## START Task data
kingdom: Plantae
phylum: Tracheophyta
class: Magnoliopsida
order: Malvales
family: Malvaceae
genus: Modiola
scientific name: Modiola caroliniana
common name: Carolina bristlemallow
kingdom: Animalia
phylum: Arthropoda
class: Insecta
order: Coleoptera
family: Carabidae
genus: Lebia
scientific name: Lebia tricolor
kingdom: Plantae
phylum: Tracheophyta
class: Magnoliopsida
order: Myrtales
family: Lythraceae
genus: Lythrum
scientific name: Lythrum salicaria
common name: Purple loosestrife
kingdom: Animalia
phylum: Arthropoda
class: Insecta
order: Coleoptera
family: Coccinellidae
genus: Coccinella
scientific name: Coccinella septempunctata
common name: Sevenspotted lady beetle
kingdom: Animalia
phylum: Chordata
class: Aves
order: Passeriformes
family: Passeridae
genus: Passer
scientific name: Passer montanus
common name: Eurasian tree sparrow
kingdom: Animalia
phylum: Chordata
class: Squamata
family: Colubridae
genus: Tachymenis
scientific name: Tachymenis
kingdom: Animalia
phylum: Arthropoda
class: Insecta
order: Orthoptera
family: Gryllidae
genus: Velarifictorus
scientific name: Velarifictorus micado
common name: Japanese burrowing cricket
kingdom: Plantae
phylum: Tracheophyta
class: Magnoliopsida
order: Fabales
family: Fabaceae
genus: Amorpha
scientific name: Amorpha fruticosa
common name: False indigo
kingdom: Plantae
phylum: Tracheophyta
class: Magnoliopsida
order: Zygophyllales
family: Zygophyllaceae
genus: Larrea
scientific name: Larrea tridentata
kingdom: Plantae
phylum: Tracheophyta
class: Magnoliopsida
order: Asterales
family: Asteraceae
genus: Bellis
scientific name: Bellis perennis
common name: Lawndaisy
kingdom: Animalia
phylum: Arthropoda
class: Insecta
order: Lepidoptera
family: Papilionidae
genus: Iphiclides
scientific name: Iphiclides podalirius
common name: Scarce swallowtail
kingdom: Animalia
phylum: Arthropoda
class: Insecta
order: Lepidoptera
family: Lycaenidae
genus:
## END Task data
*Task requirements*. Copy out word for word the stretch from the line containing "family: Gryllidae" through the last line of the items.

*Expected answer*.
family: Gryllidae
genus: Velarifictorus
scientific name: Velarifictorus micado
common name: Japanese burrowing cricket
kingdom: Plantae
phylum: Tracheophyta
class: Magnoliopsida
order: Fabales
family: Fabaceae
genus: Amorpha
scientific name: Amorpha fruticosa
common name: False indigo
kingdom: Plantae
phylum: Tracheophyta
class: Magnoliopsida
order: Zygophyllales
family: Zygophyllaceae
genus: Larrea
scientific name: Larrea tridentata
kingdom: Plantae
phylum: Tracheophyta
class: Magnoliopsida
order: Asterales
family: Asteraceae
genus: Bellis
scientific name: Bellis perennis
common name: Lawndaisy
kingdom: Animalia
phylum: Arthropoda
class: Insecta
order: Lepidoptera
family: Papilionidae
genus: Iphiclides
scientific name: Iphiclides podalirius
common name: Scarce swallowtail
kingdom: Animalia
phylum: Arthropoda
class: Insecta
order: Lepidoptera
family: Lycaenidae
genus:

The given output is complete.